Birth mothers often speak of a defining moment in their lives when they experience a stark and harsh realization. Jenna recently called that time “her moment of realization;” others describe that moment more graphically (This is a family blog. I leave it to your imagination!)
Jenna’s “moment” came I believe she said a year or so after her daughter (aka “the Munchkin”) was born and placed for adoption. My moment came at reunion 32 years after my son was relinquished. That revealing moment can and does come at any time – or never.
What happens during that moment of stunning revelation? Several important realizations hit at once. The moment for me was like a violent blow had struck me and suddenly I woke up. I realized how wrong I had been to let my son go, and how much his loss really affected me. I also realized how differently my perception of adoption varied from my reality. In a sense, I felt duped, mostly by society.

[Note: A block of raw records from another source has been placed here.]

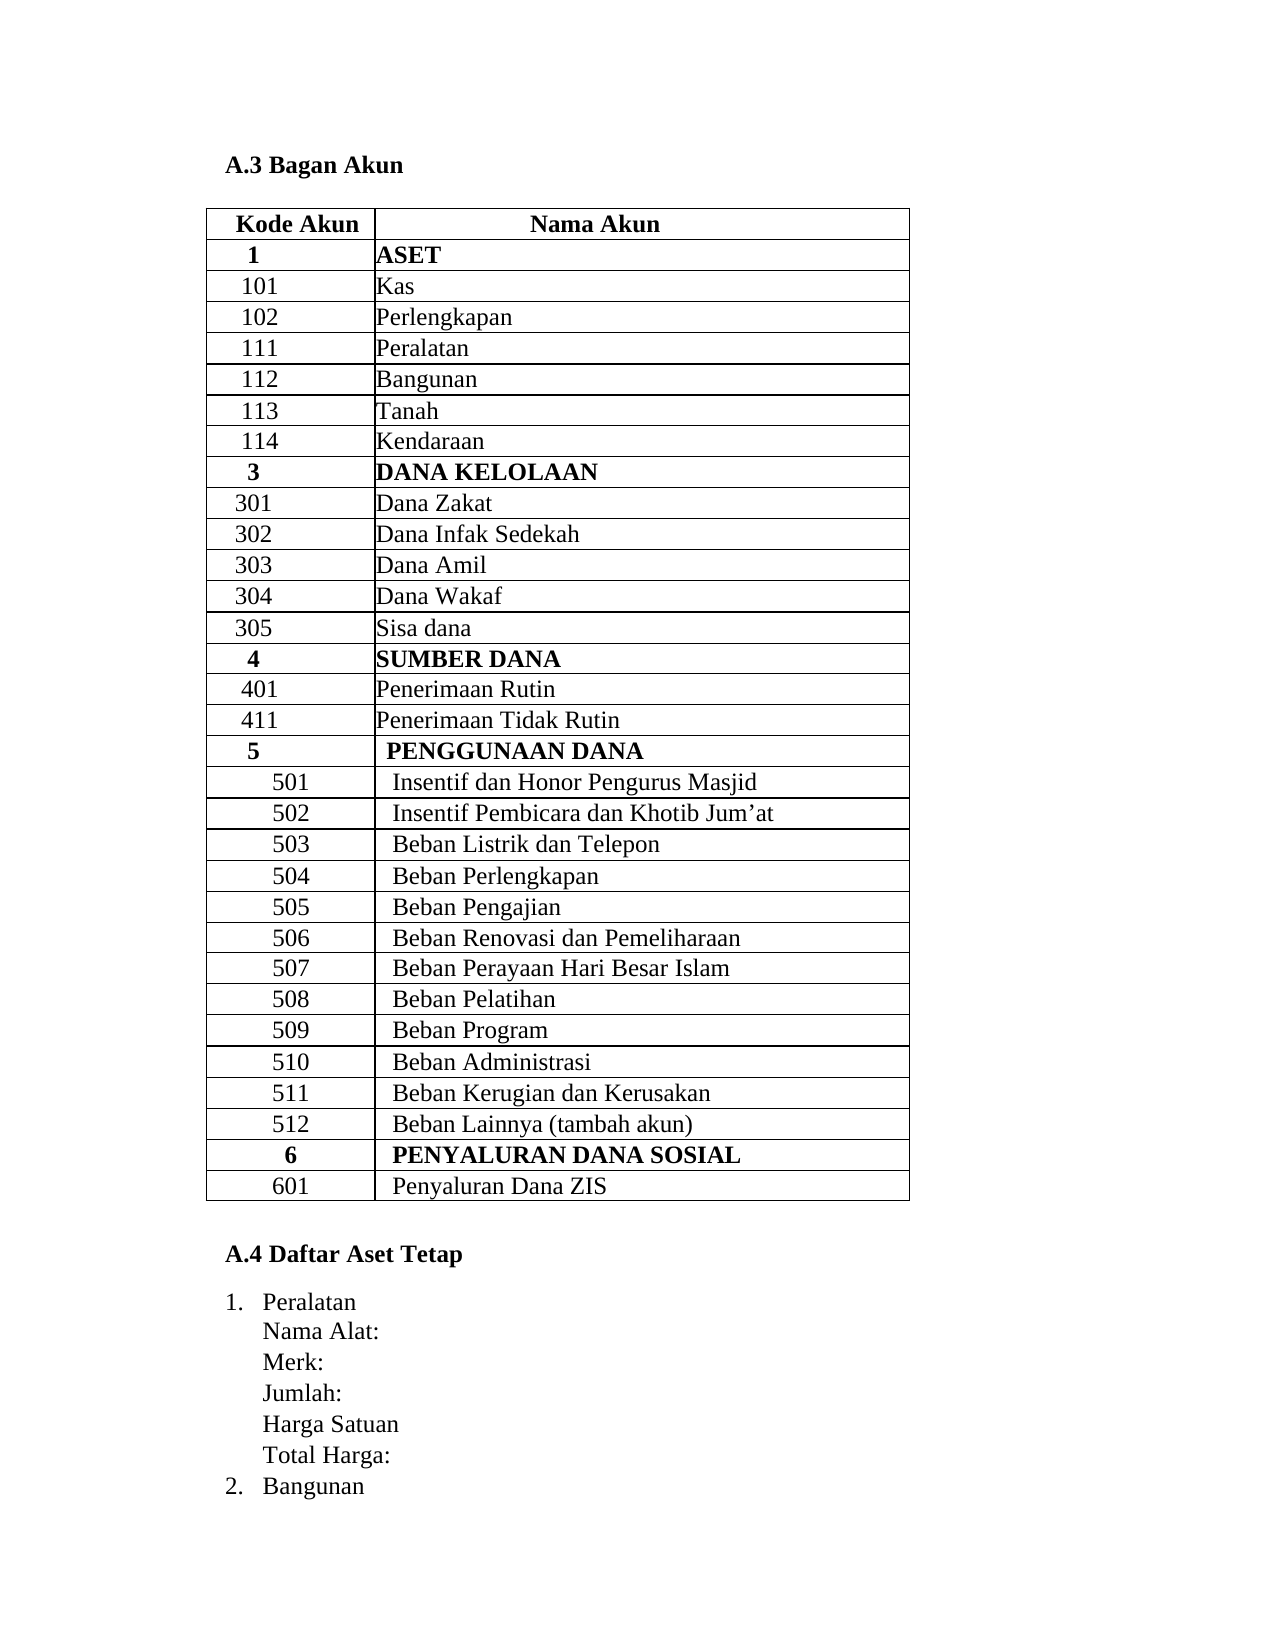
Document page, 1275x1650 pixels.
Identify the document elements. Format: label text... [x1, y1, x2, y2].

table_cell Penerimaan Tidak Rutin [376, 705, 909, 735]
list Harga Satuan [225, 1409, 1121, 1438]
list Bangunan [225, 1471, 1121, 1500]
table_cell 303 [207, 550, 374, 580]
table_cell 501 [207, 767, 374, 797]
table_cell Dana Zakat [376, 488, 909, 518]
table_cell 411 [207, 705, 374, 735]
table_cell Sisa dana [376, 613, 909, 642]
table_cell DANA KELOLAAN [376, 457, 909, 487]
table_cell Penyaluran Dana ZIS [376, 1171, 909, 1200]
table_cell 509 [207, 1015, 374, 1045]
table_cell 101 [207, 271, 374, 301]
table_cell Beban Kerugian dan Kerusakan [376, 1078, 909, 1108]
table_cell 401 [207, 674, 374, 704]
list A.3 Bagan Akun [225, 150, 1121, 179]
table_cell Dana Infak Sedekah [376, 519, 909, 549]
table_cell Beban Listrik dan Telepon [376, 830, 909, 859]
table_cell 502 [207, 799, 374, 828]
table_cell ASET [376, 240, 909, 270]
table_cell 112 [207, 365, 374, 394]
table_cell 510 [207, 1047, 374, 1077]
table_cell Penerimaan Rutin [376, 674, 909, 704]
list Jumlah: [225, 1378, 1121, 1407]
table_cell 601 [207, 1171, 374, 1200]
table_cell 511 [207, 1078, 374, 1108]
table_cell Beban Pelatihan [376, 984, 909, 1014]
list Merk: [225, 1347, 1121, 1376]
table_cell Beban Lainnya (tambah akun) [376, 1109, 909, 1139]
table_cell Tanah [376, 396, 909, 424]
table_cell Perlengkapan [376, 302, 909, 332]
table_cell Beban Program [376, 1015, 909, 1045]
table_cell 5 [207, 736, 374, 766]
table_cell Dana Wakaf [376, 581, 909, 611]
list Peralatan [225, 1287, 1121, 1316]
table_cell Insentif Pembicara dan Khotib Jum’at [376, 799, 909, 828]
table_header Kode Akun [207, 209, 374, 239]
list Nama Alat: [225, 1316, 1121, 1344]
table_header Nama Akun [376, 209, 909, 239]
table_cell Insentif dan Honor Pengurus Masjid [376, 767, 909, 797]
table_cell 507 [207, 953, 374, 983]
table_cell 114 [207, 426, 374, 456]
table_cell 512 [207, 1109, 374, 1139]
table_cell Beban Administrasi [376, 1047, 909, 1077]
table_cell 504 [207, 861, 374, 891]
table_cell 1 [207, 240, 374, 270]
table_cell 4 [207, 644, 374, 673]
table_cell Beban Perlengkapan [376, 861, 909, 891]
table_cell SUMBER DANA [376, 644, 909, 673]
table_cell 6 [207, 1140, 374, 1170]
table_cell 503 [207, 830, 374, 859]
table_cell 113 [207, 396, 374, 424]
table_cell Beban Perayaan Hari Besar Islam [376, 953, 909, 983]
table_cell Beban Renovasi dan Pemeliharaan [376, 923, 909, 952]
table_cell 301 [207, 488, 374, 518]
table_cell 304 [207, 581, 374, 611]
table_cell 3 [207, 457, 374, 487]
list Total Harga: [225, 1440, 1121, 1469]
table_cell Beban Pengajian [376, 892, 909, 922]
table_cell 102 [207, 302, 374, 332]
table_cell 305 [207, 613, 374, 642]
table_cell 111 [207, 333, 374, 363]
table_cell 302 [207, 519, 374, 549]
table_cell 505 [207, 892, 374, 922]
table_cell 506 [207, 923, 374, 952]
table_cell 508 [207, 984, 374, 1014]
text A.4 Daftar Aset Tetap [150, 1239, 1121, 1268]
table_cell Dana Amil [376, 550, 909, 580]
table_cell PENGGUNAAN DANA [376, 736, 909, 766]
table_cell PENYALURAN DANA SOSIAL [376, 1140, 909, 1170]
table_cell Kas [376, 271, 909, 301]
table_cell Bangunan [376, 365, 909, 394]
table_cell Kendaraan [376, 426, 909, 456]
table_cell Peralatan [376, 333, 909, 363]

Not all women have these moments. Some women realize their loss and mourn it from the very beginning. Some of us are slower on the take. For some women, the moment never comes. I have met only a few women who did not realize sometime after the fact that they probably made a huge mistake. Many also felt betrayed and deceived.
I liken the way many birth mothers feel at that moment to how a person feels when they realize that they have been scammed or robbed. They feel taken advantage of, and stupid not to have seen it coming. When that “moment” descends on a first/birth mother, it is a challenge to deal with the feelings that it brings up.

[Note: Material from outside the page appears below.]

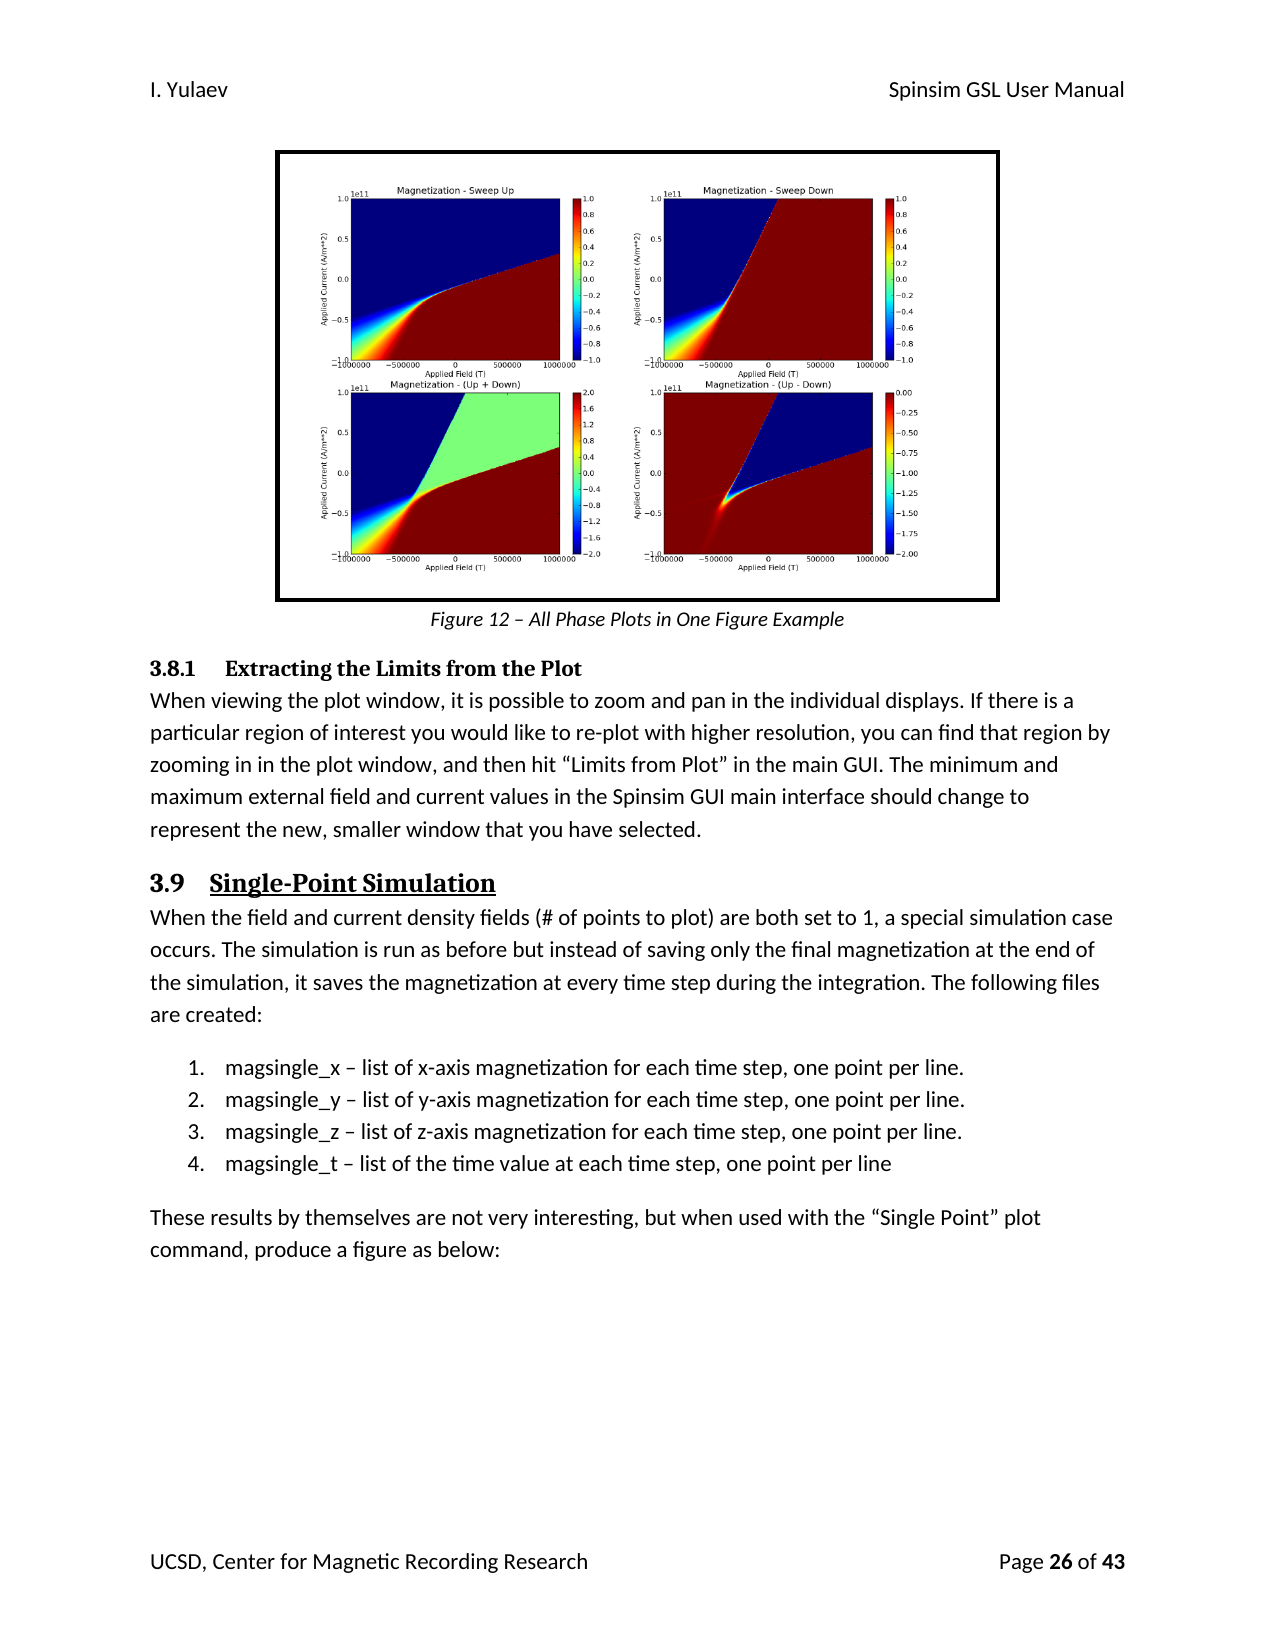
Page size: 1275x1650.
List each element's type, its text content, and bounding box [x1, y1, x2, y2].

Like many birth moms in my generation, my moment did not come until reunion. For most of us, everything changes after that revelation and we must find ways to accept the harsh reality. That moment can be a stunning blow, and finding ways to deal with it are difficult at best.

e-mail











Mine came in bitty pieces through the first year with little things but reality settling in at about a year post-placement when I tried to search for counseling and no one, including the unethical agency, wanted to help me.
It felt as if the wind was knocked out of me.